Start of RECORDS

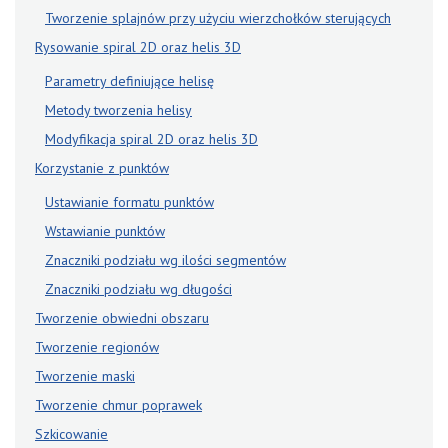
Tworzenie splajnów przy użyciu wierzchołków sterujących
Rysowanie spiral 2D oraz helis 3D
Parametry definiujące helisę
Metody tworzenia helisy
Modyfikacja spiral 2D oraz helis 3D
Korzystanie z punktów
Ustawianie formatu punktów
Wstawianie punktów
Znaczniki podziału wg ilości segmentów
Znaczniki podziału wg długości
Tworzenie obwiedni obszaru
Tworzenie regionów
Tworzenie maski
Tworzenie chmur poprawek
Szkicowanie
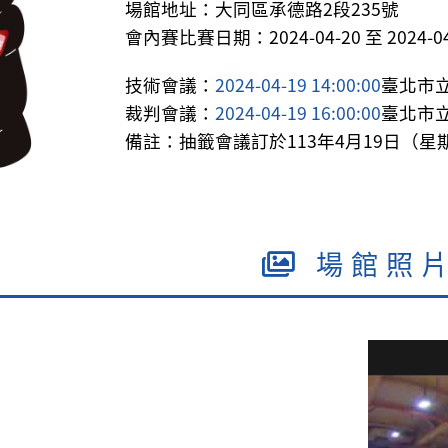
場館地址：大同區承德路2段235號
會內賽比賽日期：2024-04-20 至 2024-04
技術會議：
2024-04-19 14:00:00
臺北市
裁判會議：
2024-04-19 16:00:00
臺北市
備註：抽籤會議訂於113年4月19日（
場館照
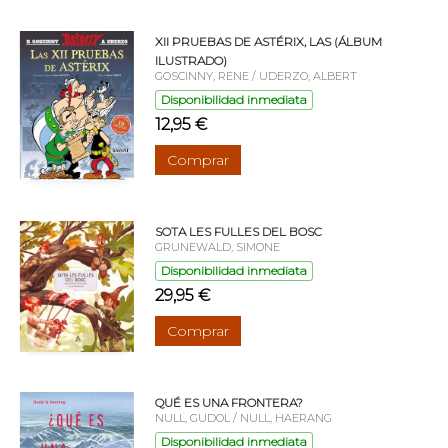
XII PRUEBAS DE ASTÉRIX, LAS (ÁLBUM
ILUSTRADO)
GOSCINNY, RENE / UDERZO, ALBERT
Disponibilidad inmediata
12,95 €
Comprar
SOTA LES FULLES DEL BOSC
GRUNEWALD, SIMONE
Disponibilidad inmediata
29,95 €
Comprar
QUÉ ES UNA FRONTERA?
NULL, GUDOL / NULL, HAERANG
Disponibilidad inmediata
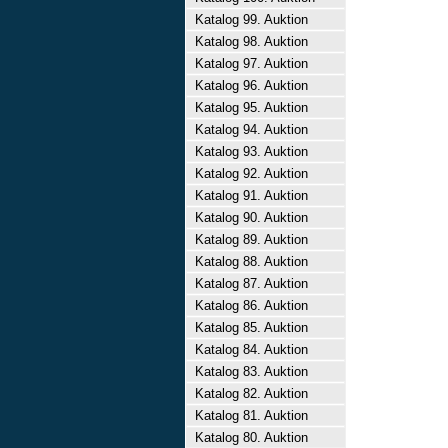
Katalog 99. Auktion
Katalog 98. Auktion
Katalog 97. Auktion
Katalog 96. Auktion
Katalog 95. Auktion
Katalog 94. Auktion
Katalog 93. Auktion
Katalog 92. Auktion
Katalog 91. Auktion
Katalog 90. Auktion
Katalog 89. Auktion
Katalog 88. Auktion
Katalog 87. Auktion
Katalog 86. Auktion
Katalog 85. Auktion
Katalog 84. Auktion
Katalog 83. Auktion
Katalog 82. Auktion
Katalog 81. Auktion
Katalog 80. Auktion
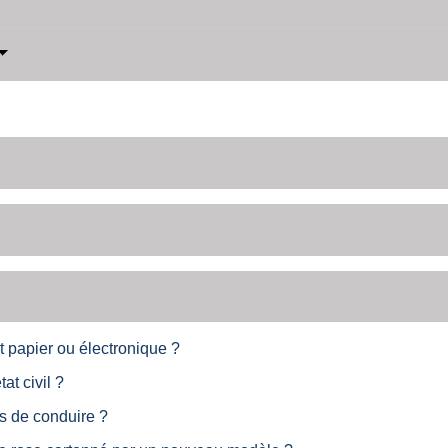
 papier ou électronique ?
at civil ?
is de conduire ?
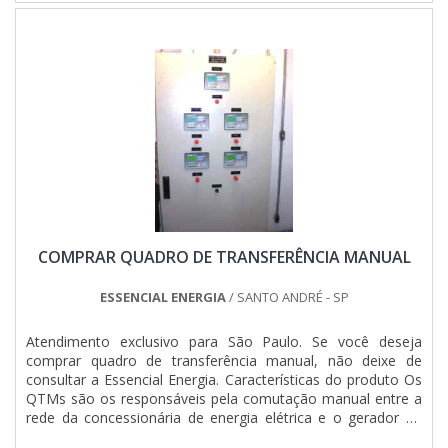
COMPRAR QUADRO DE TRANSFERÊNCIA MANUAL
ESSENCIAL ENERGIA
/ SANTO ANDRÉ - SP
Atendimento exclusivo para São Paulo. Se você deseja
comprar quadro de transferência manual, não deixe de
consultar a Essencial Energia. Características do produto Os
QTMs são os responsáveis pela comutação manual entre a
rede da concessionária de energia elétrica e o gerador de
energia ou entre dois ou mais geradores.Em outras palavras,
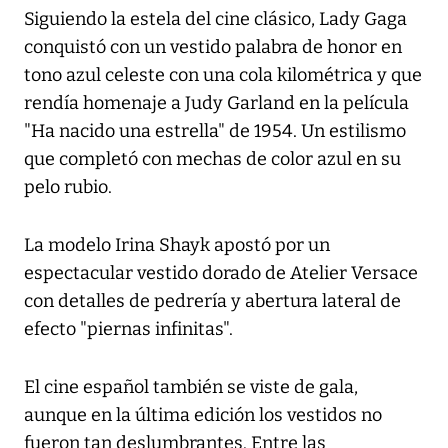
Siguiendo la estela del cine clásico, Lady Gaga
conquistó con un vestido palabra de honor en
tono azul celeste con una cola kilométrica y que
rendía homenaje a Judy Garland en la película
"Ha nacido una estrella" de 1954. Un estilismo
que completó con mechas de color azul en su
pelo rubio.
La modelo Irina Shayk apostó por un
espectacular vestido dorado de Atelier Versace
con detalles de pedrería y abertura lateral de
efecto "piernas infinitas".
El cine español también se viste de gala,
aunque en la última edición los vestidos no
fueron tan deslumbrantes. Entre las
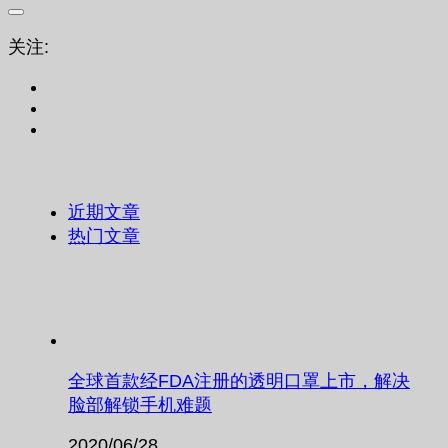
关注:
近期文章
热门文章
全球首款经FDA注册的透明口罩上市，解决
脸部解锁手机难题
2020/06/28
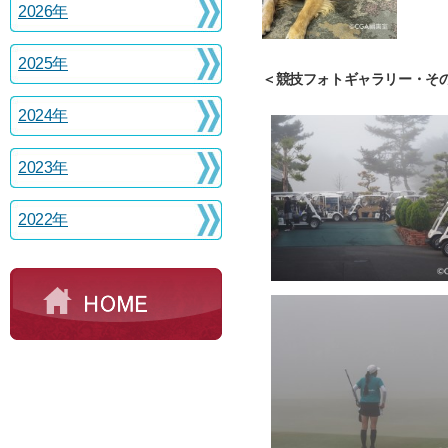
2026年
2025年
＜競技フォトギャラリー・そ
2024年
2023年
2022年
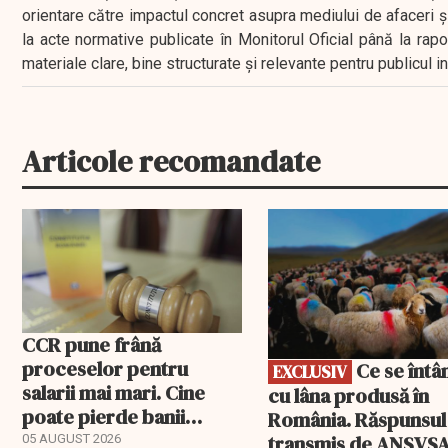
orientare către impactul concret asupra mediului de afaceri ș
la acte normative publicate în Monitorul Oficial până la rap
materiale clare, bine structurate și relevante pentru publicul 
Articole recomandate
EXCLUSIV
CCR pune frână
proceselor pentru
Ce se întâmplă
EXCLUSIV
salarii mai mari. Cine
cu lâna produsă în
poate pierde banii
România. Răspunsul
ceruți statului
transmis de ANSVS
05 AUGUST 2026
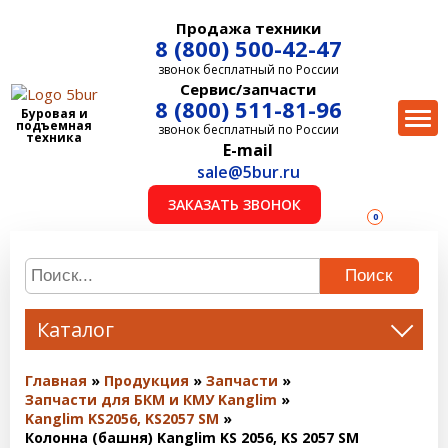
Продажа техники
8 (800) 500-42-47
звонок бесплатный по России
Сервис/запчасти
8 (800) 511-81-96
Буровая и
подъемная
звонок бесплатный по России
техника
E-mail
sale@5bur.ru
ЗАКАЗАТЬ ЗВОНОК
0
Поиск
Каталог
Главная
Продукция
Запчасти
Запчасти для БКМ и КМУ Kanglim
Kanglim KS2056, KS2057 SM
Колонна (башня) Kanglim KS 2056, KS 2057 SM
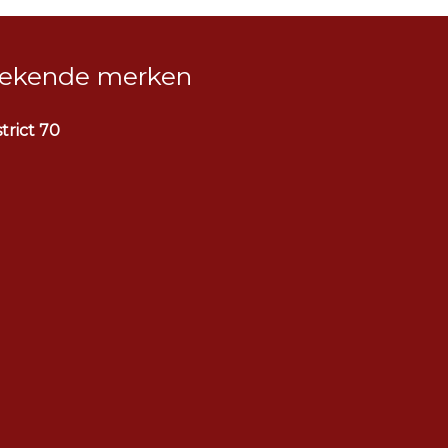
ekende merken
strict 70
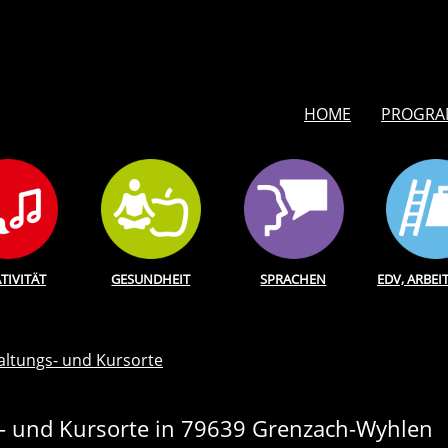
HOME
PROGR
TIVITÄT
GESUNDHEIT
SPRACHEN
EDV, ARBEI
altungs- und Kursorte
- und Kursorte in 79639 Grenzach-Wyhlen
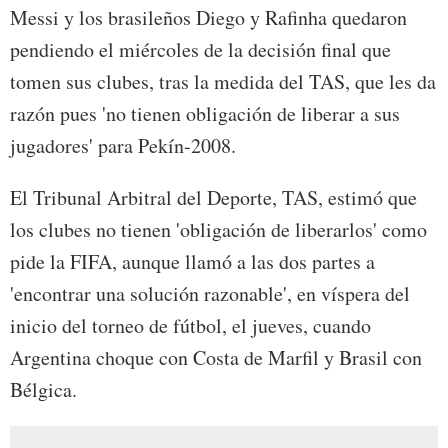
Messi y los brasileños Diego y Rafinha quedaron
pendiendo el miércoles de la decisión final que
tomen sus clubes, tras la medida del TAS, que les da
razón pues 'no tienen obligación de liberar a sus
jugadores' para Pekín-2008.
El Tribunal Arbitral del Deporte, TAS, estimó que
los clubes no tienen 'obligación de liberarlos' como
pide la FIFA, aunque llamó a las dos partes a
'encontrar una solución razonable', en víspera del
inicio del torneo de fútbol, el jueves, cuando
Argentina choque con Costa de Marfil y Brasil con
Bélgica.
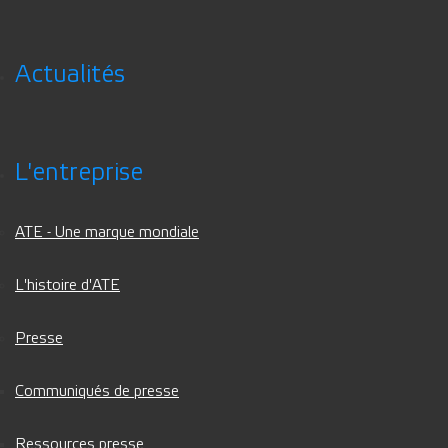
Actualités
L'entreprise
ATE - Une marque mondiale
L'histoire d'ATE
Presse
Communiqués de presse
Ressources presse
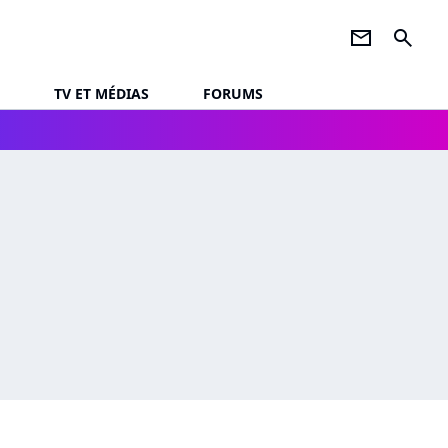
newsletter
search
TV ET MÉDIAS
FORUMS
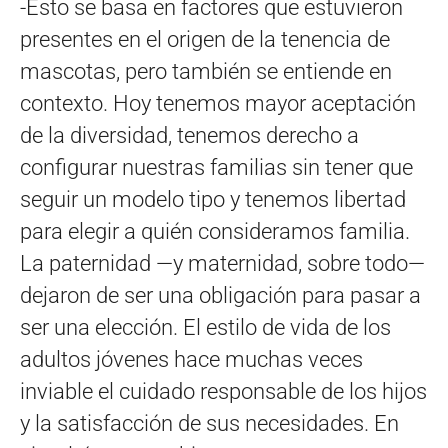
-Esto se basa en factores que estuvieron
presentes en el origen de la tenencia de
mascotas, pero también se entiende en
contexto. Hoy tenemos mayor aceptación
de la diversidad, tenemos derecho a
configurar nuestras familias sin tener que
seguir un modelo tipo y tenemos libertad
para elegir a quién consideramos familia.
La paternidad —y maternidad, sobre todo—
dejaron de ser una obligación para pasar a
ser una elección. El estilo de vida de los
adultos jóvenes hace muchas veces
inviable el cuidado responsable de los hijos
y la satisfacción de sus necesidades. En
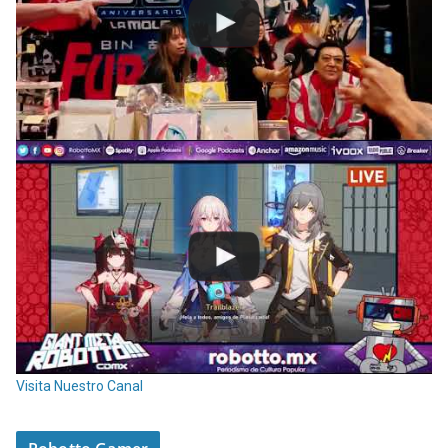
Visita Nuestro Canal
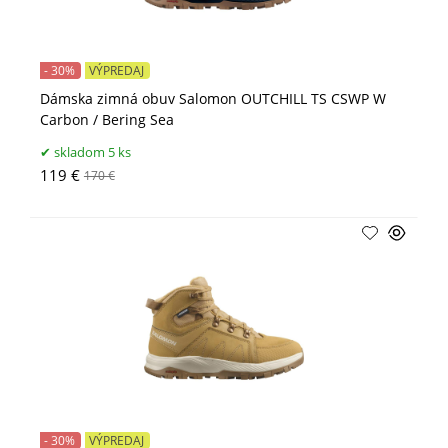
- 30%
VÝPREDAJ
Dámska zimná obuv Salomon OUTCHILL TS CSWP W
Carbon / Bering Sea
skladom 5 ks
119 €
170 €
- 30%
VÝPREDAJ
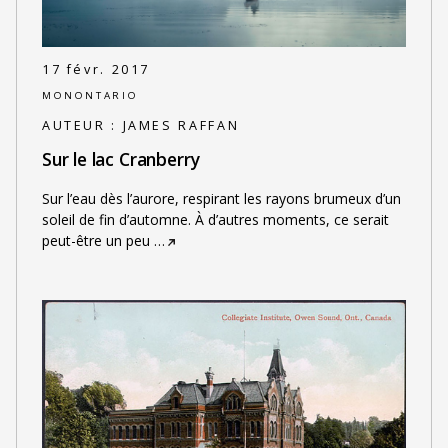
17 févr. 2017
MONONTARIO
AUTEUR :
JAMES RAFFAN
Sur le lac Cranberry
Sur l’eau dès l’aurore, respirant les rayons brumeux d’un
soleil de fin d’automne. À d’autres moments, ce serait
peut-être un peu
…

End of RECORDS

PROBLEM.
Can you render the entries as a numbered list, from the start through the line with "is de conduire ?", with no blank lines and no pictures?

EXERCISE RESPONSE.
1. Tworzenie splajnów przy użyciu wierzchołków sterujących
2. Rysowanie spiral 2D oraz helis 3D
3. Parametry definiujące helisę
4. Metody tworzenia helisy
5. Modyfikacja spiral 2D oraz helis 3D
6. Korzystanie z punktów
7. Ustawianie formatu punktów
8. Wstawianie punktów
9. Znaczniki podziału wg ilości segmentów
10. Znaczniki podziału wg długości
11. Tworzenie obwiedni obszaru
12. Tworzenie regionów
13. Tworzenie maski
14. Tworzenie chmur poprawek
15. Szkicowanie
16. 場館地址：大同區承德路2段235號
17. 會內賽比賽日期：2024-04-20 至 2024-04
18. 技術會議：
19. 2024-04-19 14:00:00
20. 臺北市
21. 裁判會議：
22. 2024-04-19 16:00:00
23. 臺北市
24. 備註：抽籤會議訂於113年4月19日（
25. 場館照
26. XII PRUEBAS DE ASTÉRIX, LAS (ÁLBUM
27. ILUSTRADO)
28. GOSCINNY, RENE / UDERZO, ALBERT
29. Disponibilidad inmediata
30. 12,95 €
31. Comprar
32. SOTA LES FULLES DEL BOSC
33. GRUNEWALD, SIMONE
34. Disponibilidad inmediata
35. 29,95 €
36. Comprar
37. QUÉ ES UNA FRONTERA?
38. NULL, GUDOL / NULL, HAERANG
39. Disponibilidad inmediata
40. Katalog 99. Auktion
41. Katalog 98. Auktion
42. Katalog 97. Auktion
43. Katalog 96. Auktion
44. Katalog 95. Auktion
45. Katalog 94. Auktion
46. Katalog 93. Auktion
47. Katalog 92. Auktion
48. Katalog 91. Auktion
49. Katalog 90. Auktion
50. Katalog 89. Auktion
51. Katalog 88. Auktion
52. Katalog 87. Auktion
53. Katalog 86. Auktion
54. Katalog 85. Auktion
55. Katalog 84. Auktion
56. Katalog 83. Auktion
57. Katalog 82. Auktion
58. Katalog 81. Auktion
59. Katalog 80. Auktion
60.  papier ou électronique ?
61. at civil ?
62. is de conduire ?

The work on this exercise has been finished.